Friday, April 28, 2006

A bit of armchair philosophy on vengeance, love and truth.


Brung up, as I was, a good (though often puzzled and resentful) Roman Catholic, and having since eschewed religion as being rather silly really (though a great comfort to many believers), there are one or two things I was taught which still seem to make sense in the real world.

1. Vengeance is mine said the lord. To start with, this has a splendid ring about it and is therefore easy to remember. And though I don’t believe in the lord, I’m quite certain vengeance isn’t mine. In fact I don’t hold with it at all. I think vengeance leads to feuds and star-crossed lovers and broken friendships and destroyed families. Sad confused children. Bitter, lonely, old people. And of course war. So it’s a bad thing. An eye for an eye sounds nice and simple but seems to lead inevitably to the loss of more eyes than the human race can stand to lose, and to very little gain.

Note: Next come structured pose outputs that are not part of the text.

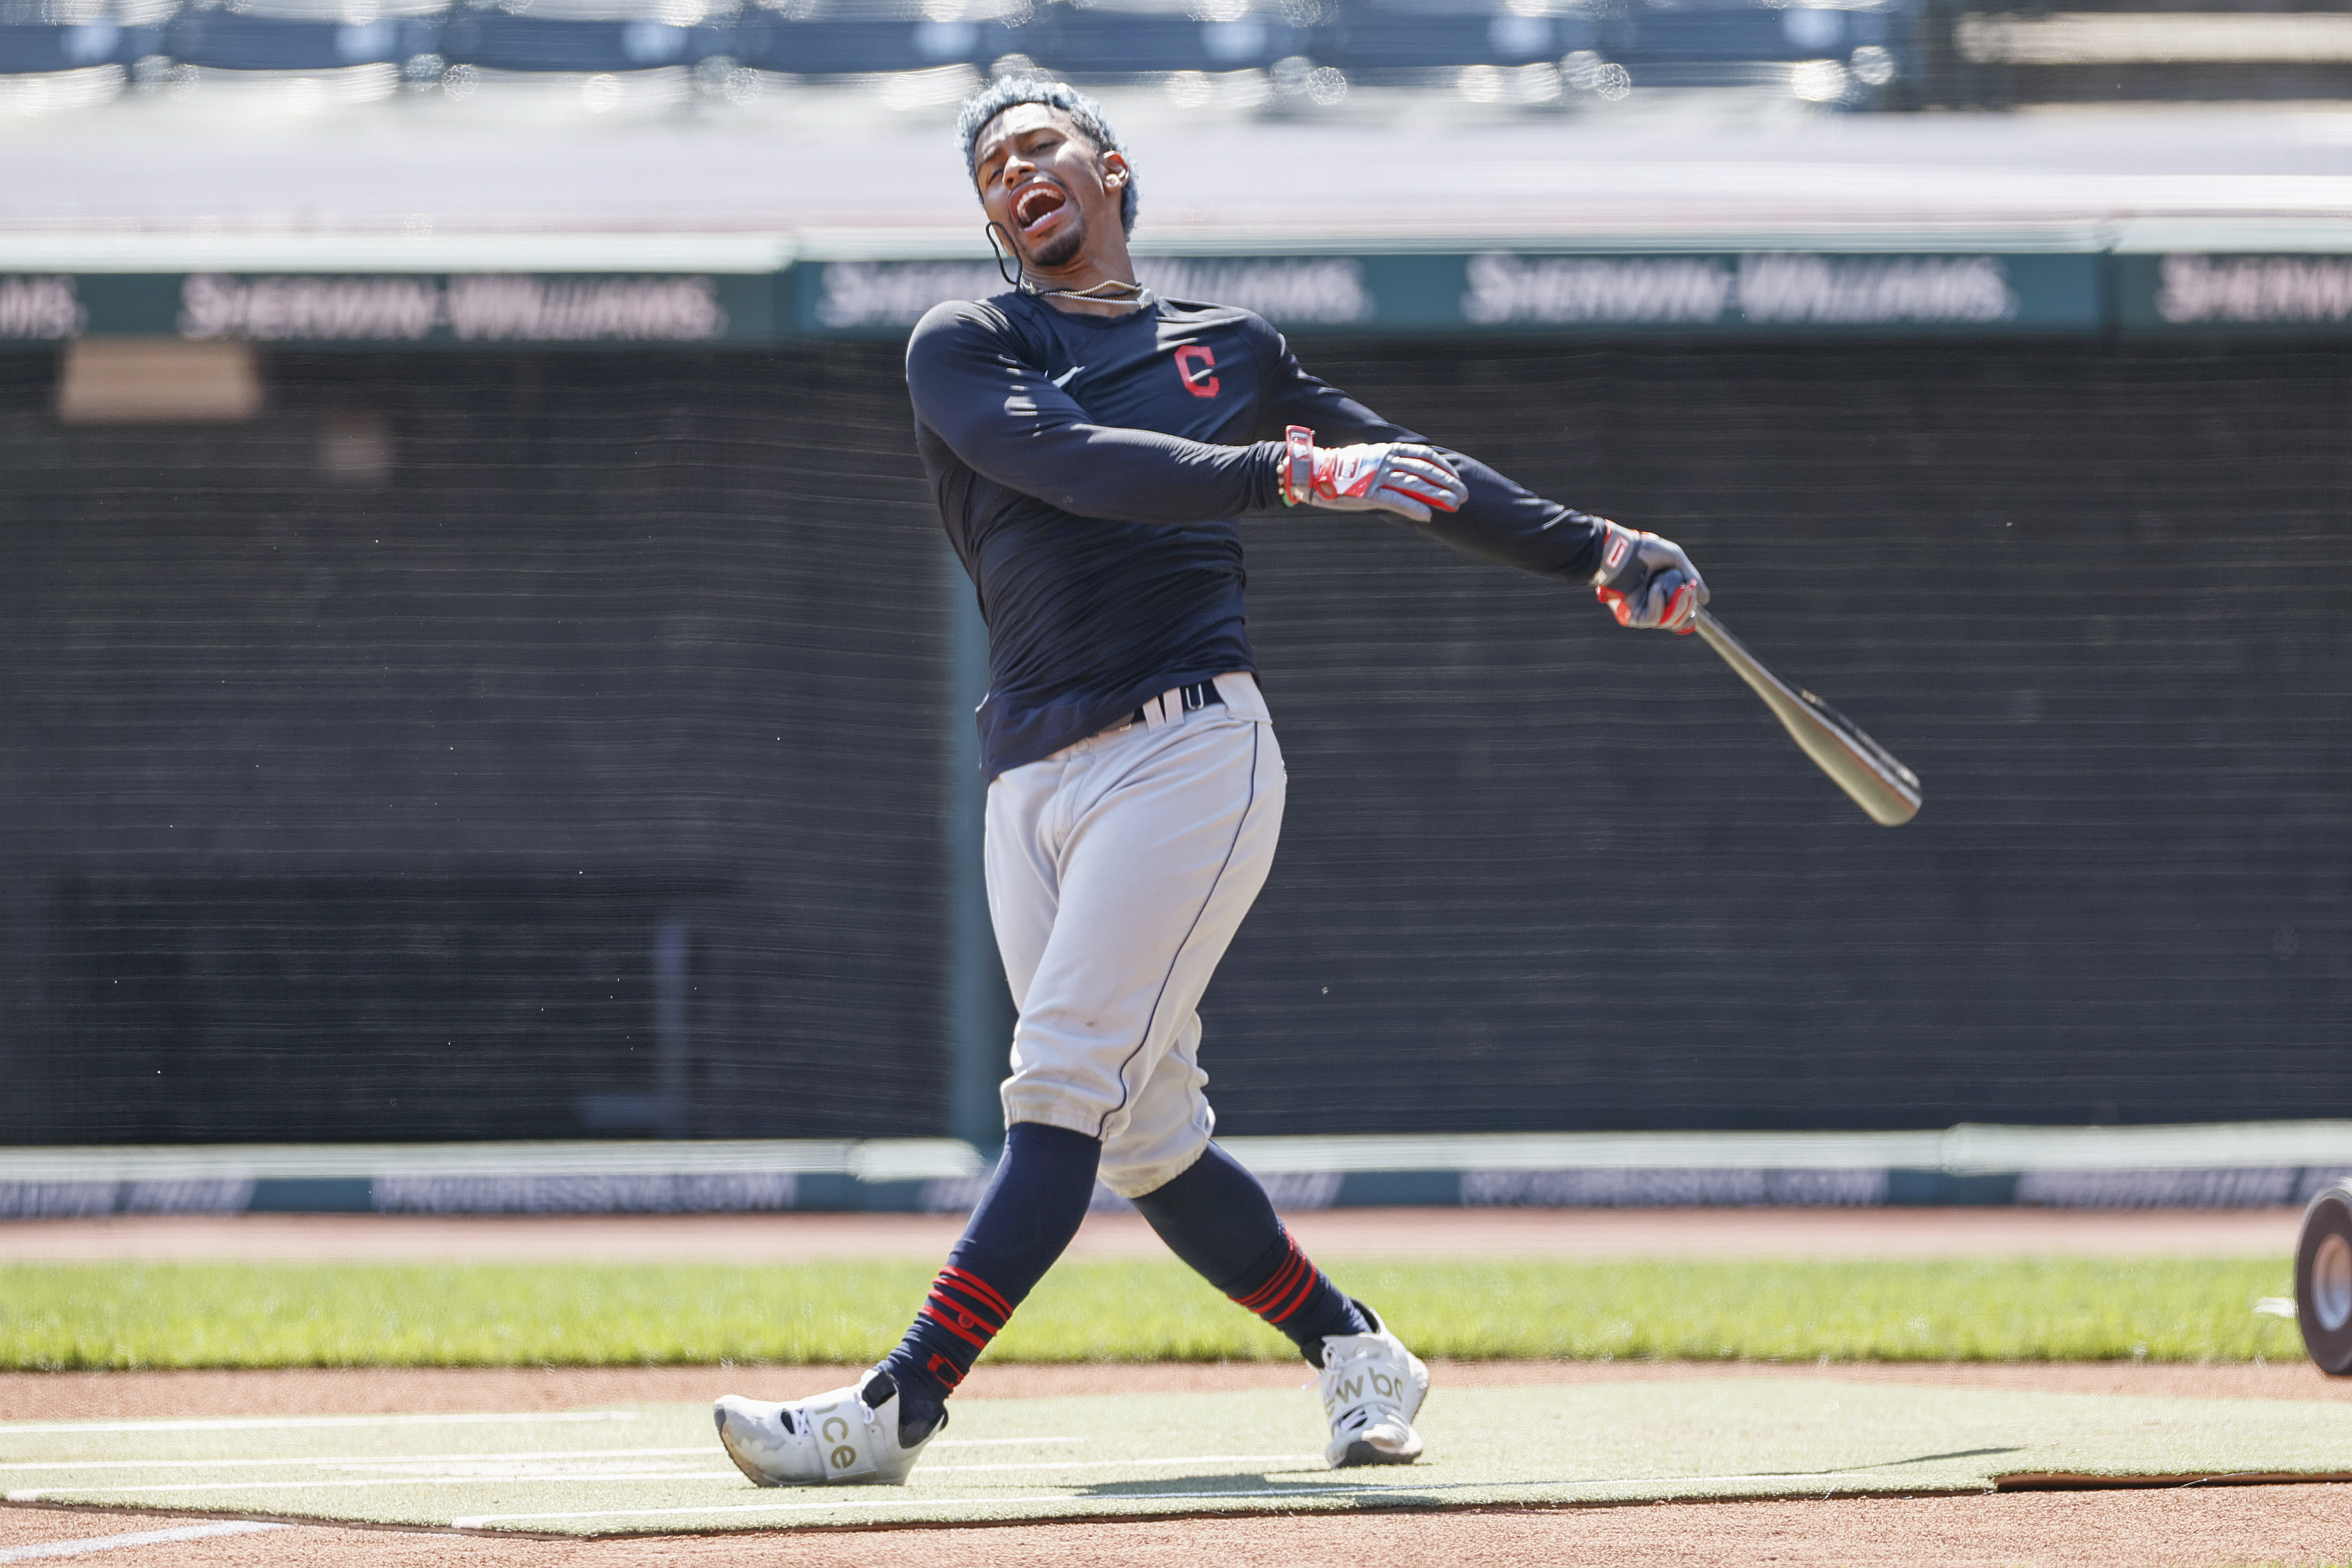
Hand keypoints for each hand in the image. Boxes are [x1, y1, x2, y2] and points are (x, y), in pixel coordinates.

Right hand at [1281, 425, 1466, 522]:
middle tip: (1464, 496)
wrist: (1311, 471)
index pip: (1424, 455)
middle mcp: (1385, 460)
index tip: (1456, 478)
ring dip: (1437, 496)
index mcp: (1387, 450)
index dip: (1443, 468)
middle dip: (1447, 483)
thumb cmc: (1339, 469)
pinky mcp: (1368, 493)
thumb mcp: (1368, 459)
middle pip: (1425, 470)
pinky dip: (1414, 507)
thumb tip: (1406, 472)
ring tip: (1454, 506)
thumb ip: (1388, 464)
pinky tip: (1428, 515)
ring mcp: (1377, 476)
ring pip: (1415, 484)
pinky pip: (1396, 500)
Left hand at [1591, 519, 1706, 632]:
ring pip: (1667, 622)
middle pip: (1678, 622)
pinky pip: (1651, 618)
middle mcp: (1654, 605)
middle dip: (1687, 608)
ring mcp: (1643, 611)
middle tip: (1687, 591)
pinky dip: (1658, 604)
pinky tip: (1656, 589)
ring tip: (1677, 589)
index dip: (1690, 616)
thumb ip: (1692, 578)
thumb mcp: (1676, 560)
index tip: (1696, 610)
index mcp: (1665, 594)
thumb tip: (1705, 600)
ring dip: (1676, 606)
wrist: (1623, 551)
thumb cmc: (1646, 551)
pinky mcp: (1631, 615)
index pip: (1681, 615)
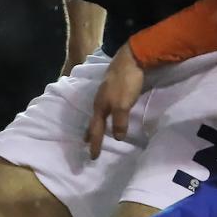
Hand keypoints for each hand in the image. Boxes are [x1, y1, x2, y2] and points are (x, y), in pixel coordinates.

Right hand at [86, 44, 145, 158]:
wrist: (131, 59)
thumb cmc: (125, 82)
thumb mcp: (123, 104)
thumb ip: (119, 121)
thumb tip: (117, 138)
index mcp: (100, 107)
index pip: (96, 130)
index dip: (95, 144)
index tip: (93, 157)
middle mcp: (100, 101)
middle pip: (93, 121)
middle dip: (90, 134)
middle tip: (86, 144)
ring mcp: (106, 94)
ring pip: (99, 114)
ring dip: (97, 125)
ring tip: (95, 131)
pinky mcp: (114, 89)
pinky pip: (107, 108)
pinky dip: (105, 116)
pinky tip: (108, 114)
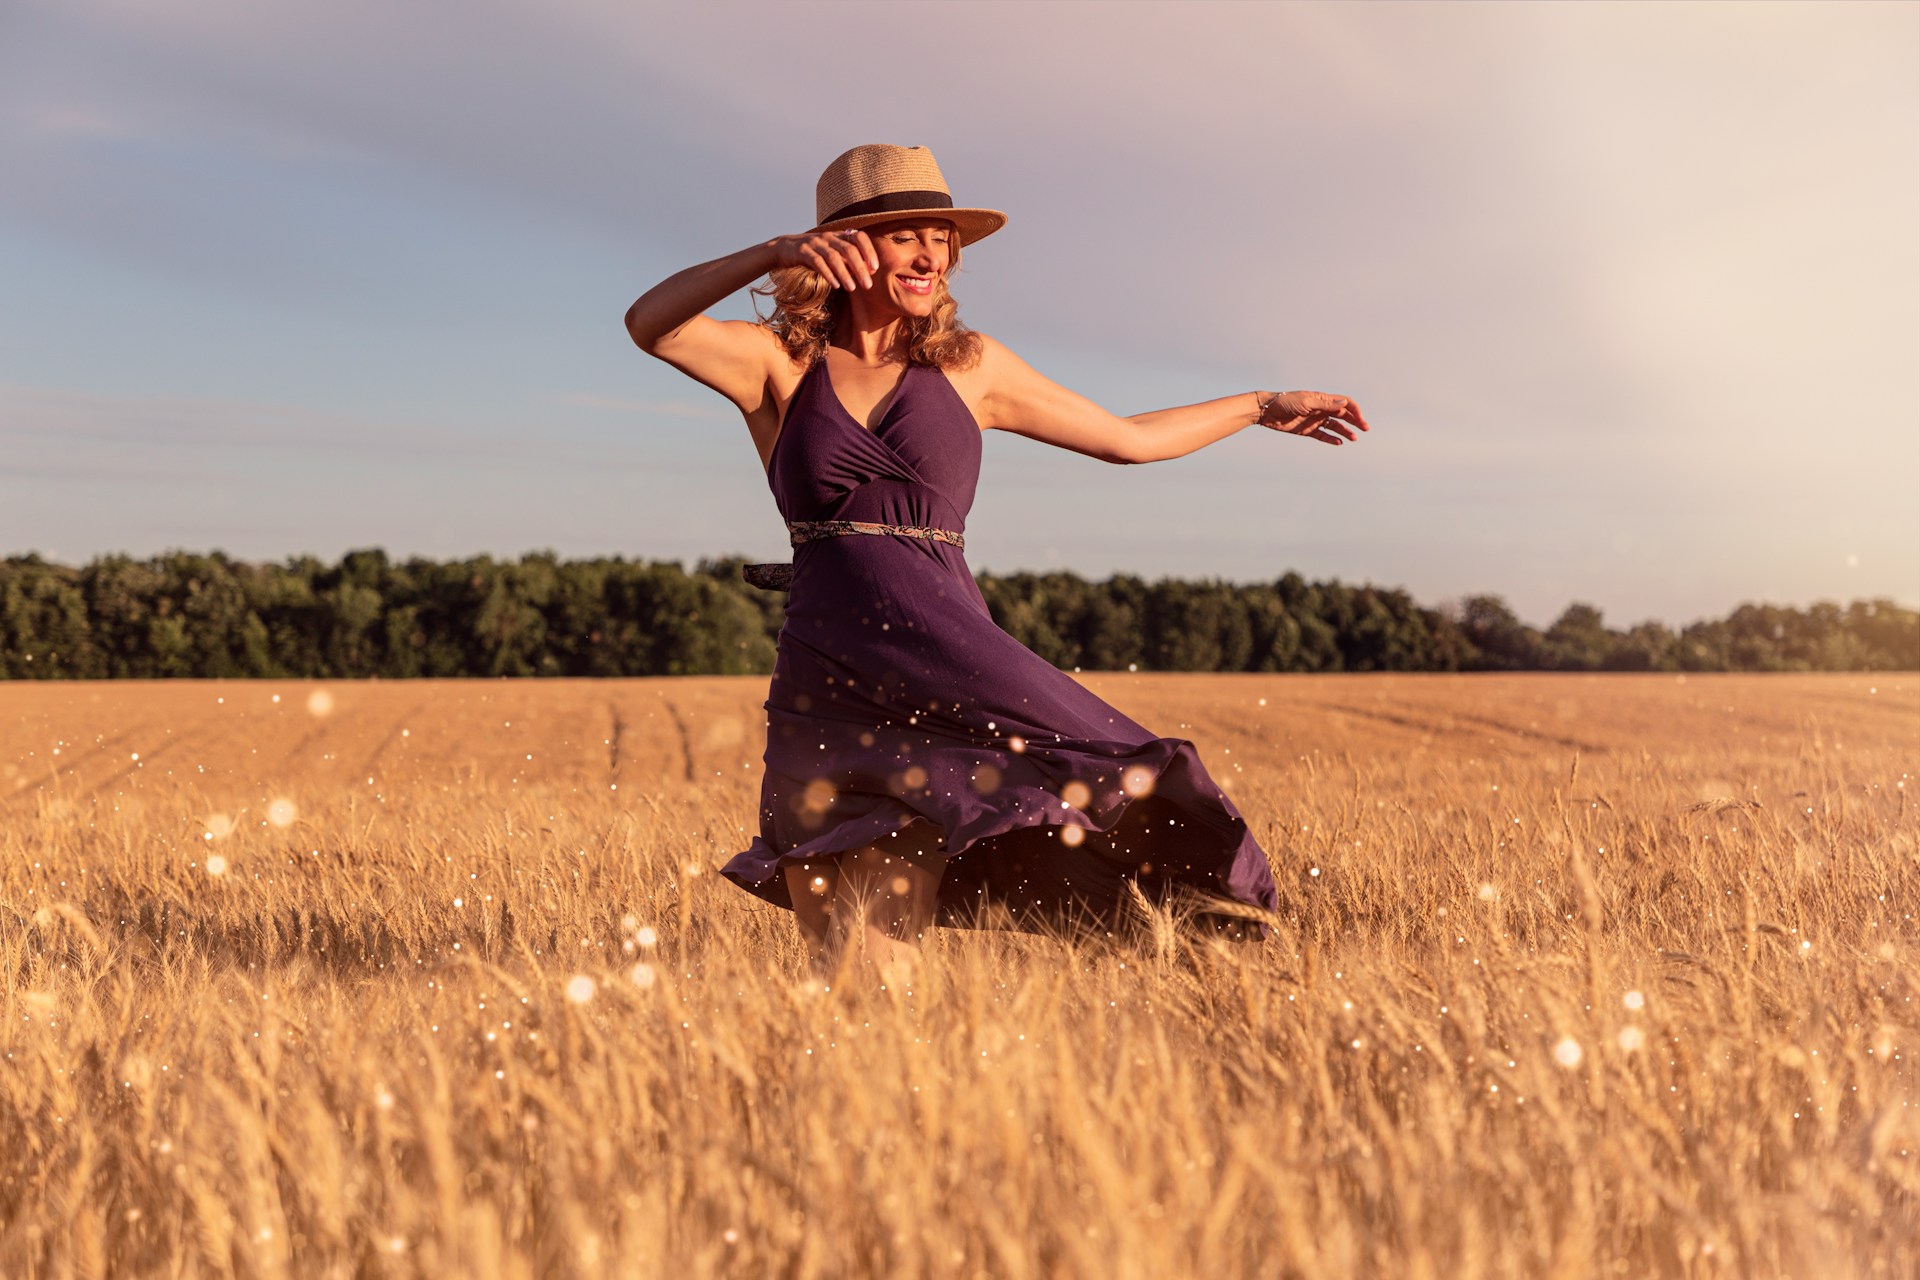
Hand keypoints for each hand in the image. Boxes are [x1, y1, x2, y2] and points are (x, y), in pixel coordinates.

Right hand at [771, 227, 879, 291]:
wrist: (784, 249)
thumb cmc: (813, 254)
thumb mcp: (833, 255)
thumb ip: (849, 261)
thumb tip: (869, 272)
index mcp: (838, 236)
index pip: (859, 237)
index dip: (869, 251)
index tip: (875, 268)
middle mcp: (829, 237)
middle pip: (848, 249)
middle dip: (860, 268)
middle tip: (868, 285)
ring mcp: (815, 242)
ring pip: (834, 256)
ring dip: (845, 273)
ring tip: (852, 288)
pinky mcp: (802, 251)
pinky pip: (817, 262)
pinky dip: (828, 273)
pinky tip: (835, 285)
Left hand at [1255, 391, 1369, 445]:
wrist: (1267, 411)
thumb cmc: (1285, 402)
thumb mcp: (1306, 401)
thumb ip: (1325, 404)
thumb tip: (1344, 403)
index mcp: (1322, 399)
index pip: (1344, 403)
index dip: (1354, 410)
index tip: (1360, 420)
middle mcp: (1321, 409)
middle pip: (1343, 415)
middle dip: (1355, 421)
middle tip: (1365, 429)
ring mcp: (1315, 420)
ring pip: (1335, 426)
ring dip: (1345, 431)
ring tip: (1353, 439)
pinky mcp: (1307, 430)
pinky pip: (1323, 435)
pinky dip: (1331, 439)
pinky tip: (1339, 443)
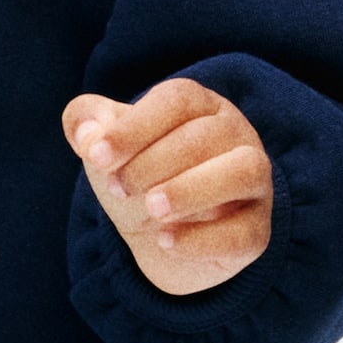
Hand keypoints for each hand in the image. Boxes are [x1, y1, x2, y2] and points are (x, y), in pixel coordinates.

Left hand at [63, 79, 272, 294]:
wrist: (162, 239)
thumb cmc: (141, 177)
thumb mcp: (109, 149)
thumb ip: (88, 125)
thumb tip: (86, 132)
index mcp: (202, 107)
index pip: (177, 99)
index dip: (135, 126)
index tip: (96, 156)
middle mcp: (237, 137)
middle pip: (205, 135)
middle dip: (153, 162)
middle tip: (118, 188)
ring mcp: (255, 184)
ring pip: (244, 171)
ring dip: (192, 189)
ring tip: (151, 208)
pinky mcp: (256, 231)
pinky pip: (244, 232)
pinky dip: (203, 240)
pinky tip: (165, 242)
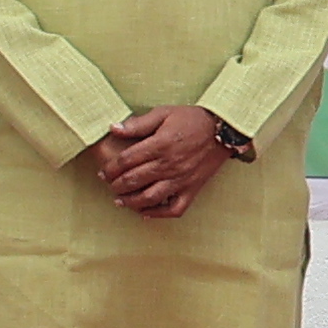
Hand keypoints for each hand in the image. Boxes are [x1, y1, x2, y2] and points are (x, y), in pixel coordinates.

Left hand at [95, 105, 233, 216]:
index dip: (111, 168)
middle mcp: (169, 165)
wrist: (223, 130)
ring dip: (131, 202)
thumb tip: (113, 128)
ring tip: (120, 201)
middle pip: (134, 180)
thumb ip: (138, 123)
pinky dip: (159, 214)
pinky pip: (174, 208)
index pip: (127, 161)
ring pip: (150, 197)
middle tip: (109, 184)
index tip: (104, 171)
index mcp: (160, 145)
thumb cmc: (192, 119)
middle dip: (116, 185)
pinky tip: (146, 213)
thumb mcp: (164, 113)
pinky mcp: (192, 189)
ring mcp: (181, 179)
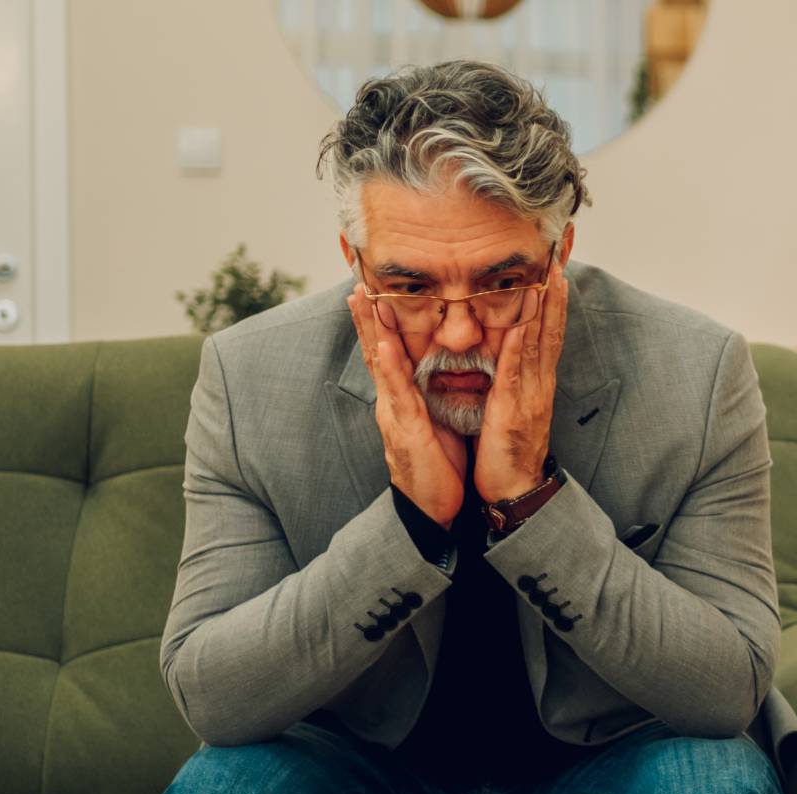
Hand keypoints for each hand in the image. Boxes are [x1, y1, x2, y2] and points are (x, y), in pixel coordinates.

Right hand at [347, 284, 468, 526]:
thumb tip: (434, 374)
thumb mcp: (435, 422)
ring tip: (362, 298)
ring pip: (379, 364)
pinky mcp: (406, 430)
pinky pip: (398, 394)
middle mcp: (392, 402)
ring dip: (370, 330)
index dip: (379, 321)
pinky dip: (390, 368)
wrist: (436, 509)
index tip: (372, 288)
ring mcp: (395, 415)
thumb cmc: (439, 466)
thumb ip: (430, 397)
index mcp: (402, 399)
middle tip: (357, 280)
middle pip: (375, 349)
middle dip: (366, 315)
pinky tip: (385, 345)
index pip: (388, 352)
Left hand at [475, 259, 568, 502]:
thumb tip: (511, 347)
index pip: (549, 326)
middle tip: (562, 252)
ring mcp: (530, 393)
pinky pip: (516, 372)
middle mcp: (540, 380)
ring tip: (550, 273)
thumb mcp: (513, 403)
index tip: (557, 261)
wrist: (514, 488)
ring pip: (540, 342)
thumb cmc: (508, 448)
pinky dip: (520, 347)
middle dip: (557, 287)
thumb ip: (513, 374)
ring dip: (546, 307)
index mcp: (537, 377)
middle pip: (553, 325)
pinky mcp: (514, 409)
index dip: (554, 293)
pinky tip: (522, 324)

2. Love thy neighbour as thyself. Since myself is a creature I sometimes quite like and sometime loathe and despise this is easy.
Obviously this means something along the lines of providing tea, lifts and a friendly ear as required as well as Aid, helicopters and refuge. But also it seems to me to mean exercise tolerance, root out bigotry and stamp on prejudice….no no no, not theirs - mine, yours, ours. Something about digging out the mote in your own eye first.
3. Truth. (I can’t remember any suitably ringing biblical quotes on this one but it’s a good, strong, word anyway)
I don’t say we should always tell it but I think we should always know if we are telling it or whether we are in fact embroidering a bit. Whether we missed a bit out. Whether we coloured it to show a slightly different picture than we really saw. Should try and know what we are trying to do with it.
We should be really careful of saying this is how it really was because frankly, people aren’t very good at remembering how it really was. They aren’t good at counting the number of people they saw or recognising the faces they saw. They get colours wrong and if they see two things moving in opposite directions they don’t always know which one was going faster so they choose on the basis of what they think will fit and any optical illusions that happen to have been in the way at the time.
We are not accurate.
Which is fine as long as we don’t say he hit her I saw it all!!!! When in fact she hit him but we didn’t think that could be right. Or, the big one threw the little one down and beat him up, when in fact the little one nutted the big one in the balls and then the big one fell over on top of the little one, squashing him flat. Or (in my case), Mummy, Daddy, it was an enormous spider with a hundred legs (scream) when in fact it was a tiny mouse with four legs (and a tail which I missed completely).

Truth is an absolute requirement for digging motes out of prejudiced eyes and once motes have been dug out, vengeance may look less appealing. Of course it all could work in reverse if you dig randomly at motes without being truthful. Or, if the truth is so awful that it leads to instant undying prejudice and a burning desire for vengeance.

I can’t for the life of me remember why I started on this one but I’ve enjoyed it. It has some of the best qualities of a really satisfying horoscope, being quite non-specific but applicable to all kinds of situations and at the same time having bits which people can pick out and say Oh yes or Oh no and provide interesting specific reasons why they think that.

5 comments:

At 4:22 AM, Blogger Kyahgirl said...

Brilliant-seriously. I would like to join the church of Mig.

have a great weekend :-)

 
At 10:51 PM, Blogger mig bardsley said...

The collecting box will be coming round during the....er what comes next?

 
At 4:54 PM, Blogger LeeAnn said...

AAHHH, proof that we "mature" ladies can still THINK.
And, I love your pictures too.

 
At 11:10 PM, Blogger concerned citizen said...

Wow Mig, I didn't know you were so deep.

 
At 9:36 PM, Blogger mig bardsley said...

Well I do like a bit of thinking now and then Leeann!

Lt, every so often I like to dig a hole in the shallows and see what comes up:)

Ooh I love that quote DCI! One of those instances of silliness that flummoxed me as a small, literal-minded Catholic!